Page excerpt ::
That how i represent myself. And while i enjoy furry art and stories am i a furry if i have no fur out side of Nala being transformed into a catgirl with...a magical fursuit...

But i represent myself with Tech Nala not fursuit Nala...

so

Am i furry?


----------



## makmakmob (Jul 22, 2008)

if you reckon you're a furry then you're a furry


----------



## nekollx (Jul 22, 2008)

but what if you recon you don't know?


----------



## xKagex (Jul 22, 2008)

having or not having a fursona does not determine whether you're a furry or not.


----------



## nekollx (Jul 22, 2008)

though it does make intruducion a bit odd

"i him a rainbow dragon"
"north American kit fox"
"Hi 'm Nala...im a USMC Lt, and human..."


----------



## Lumpy (Jul 23, 2008)

there are no qualifications


----------



## nekollx (Jul 23, 2008)

was his name sonic? 

You consider it whoring i considering it a inqiry, of the few fur-meets ive been to i don't understand half the trms they use so it got me wonder if their i was considered a furry or just a poser


----------



## Hanzo (Jul 24, 2008)

confused


----------



## Shark_the_raptor (Jul 24, 2008)

xKagex said:


> having or not having a fursona does not determine whether you're a furry or not.



This.  Also, you enjoy the artwork and what not.  I'm sure that leans you towards furry, but only you can answer if you're a furry or not.


----------

Saved data entries ::
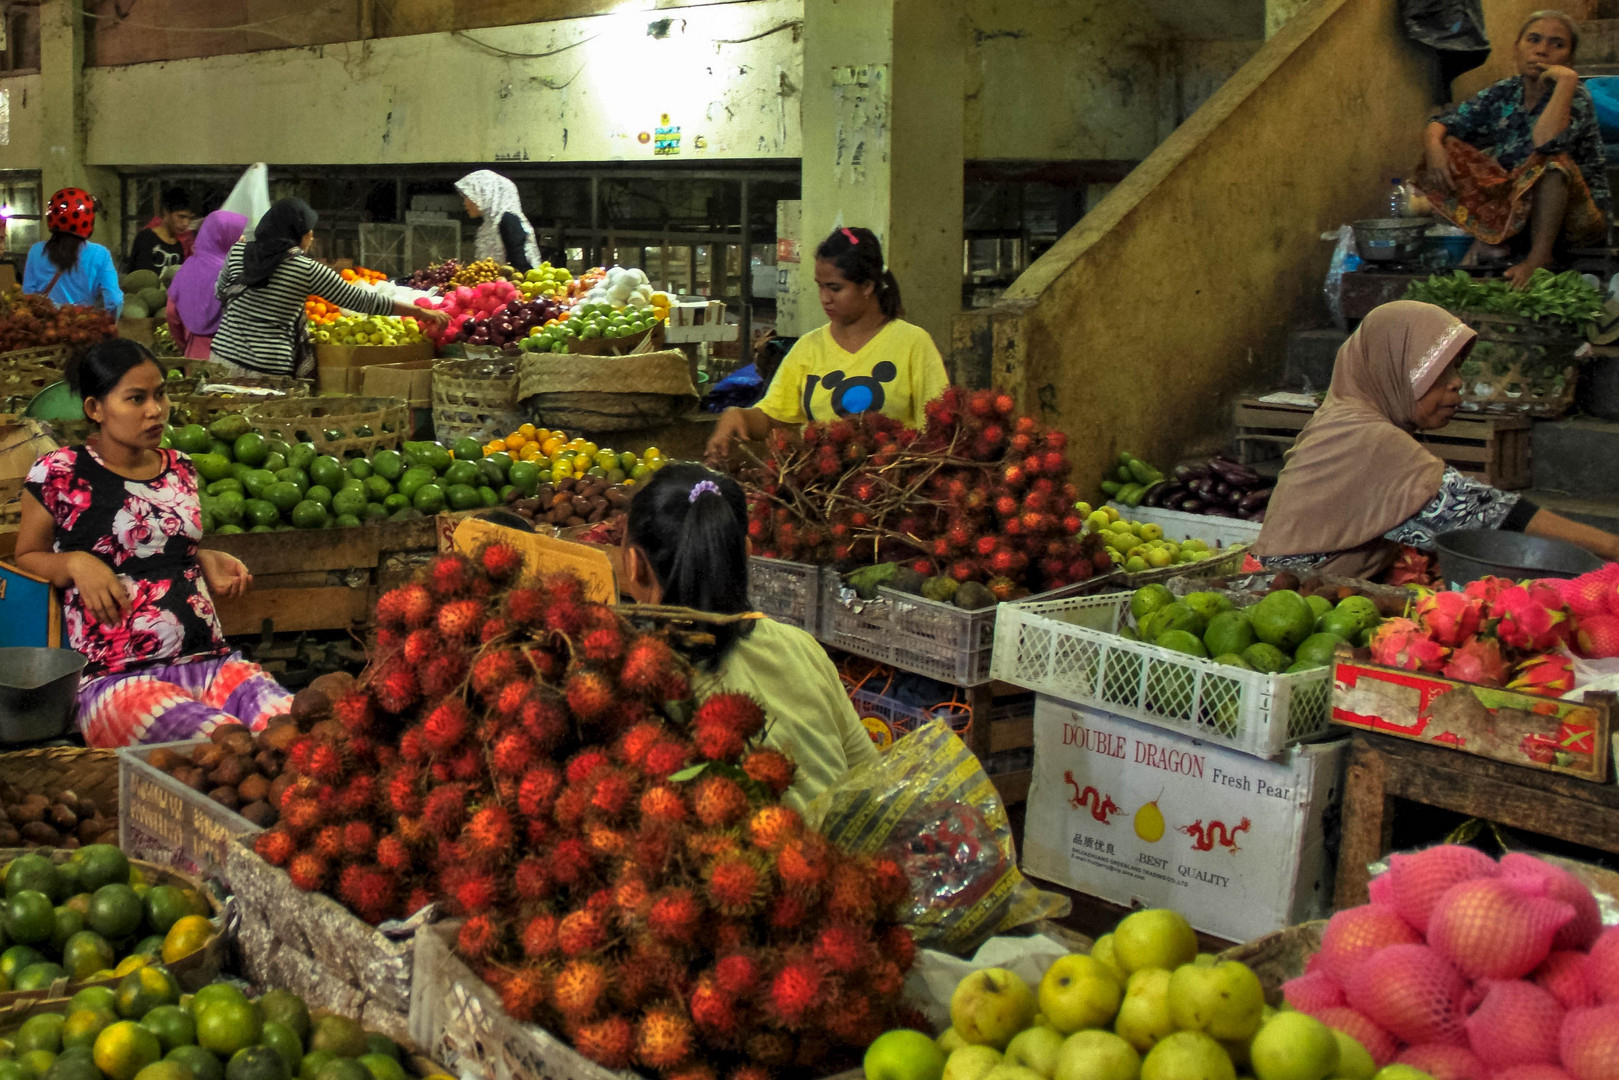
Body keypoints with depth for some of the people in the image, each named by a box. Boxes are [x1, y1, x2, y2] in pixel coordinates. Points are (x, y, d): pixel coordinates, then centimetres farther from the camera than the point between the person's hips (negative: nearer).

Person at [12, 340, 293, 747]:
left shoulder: (181, 469, 18)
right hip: (118, 678, -5)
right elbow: (26, 557, 13)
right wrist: (75, 563, -7)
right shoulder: (59, 473, 2)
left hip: (212, 662, 5)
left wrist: (204, 561, 13)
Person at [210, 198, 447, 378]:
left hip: (224, 354, 5)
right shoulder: (307, 270, -8)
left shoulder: (239, 251, 5)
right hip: (267, 368, -5)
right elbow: (361, 300, -6)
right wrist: (421, 312, -1)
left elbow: (221, 292, 20)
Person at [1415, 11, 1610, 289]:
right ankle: (1485, 239, -13)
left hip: (1574, 211, -5)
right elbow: (1439, 126, -1)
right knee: (1445, 148, -7)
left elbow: (1546, 143, -35)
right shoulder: (1502, 94, 1)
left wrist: (1566, 80, -27)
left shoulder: (1576, 98, -13)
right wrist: (1433, 147, -24)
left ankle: (1539, 256, -26)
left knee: (1553, 161, -36)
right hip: (1510, 204, 5)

Task brief ::
Quote the forum thread word for word, starting at "You consider it" and ending at "Hanzo (Jul 24, 2008)". These records were taken from a separate source.

Written answer ::
You consider it whoring i considering it a inqiry, of the few fur-meets ive been to i don't understand half the trms they use so it got me wonder if their i was considered a furry or just a poser


----------



## Hanzo (Jul 24, 2008)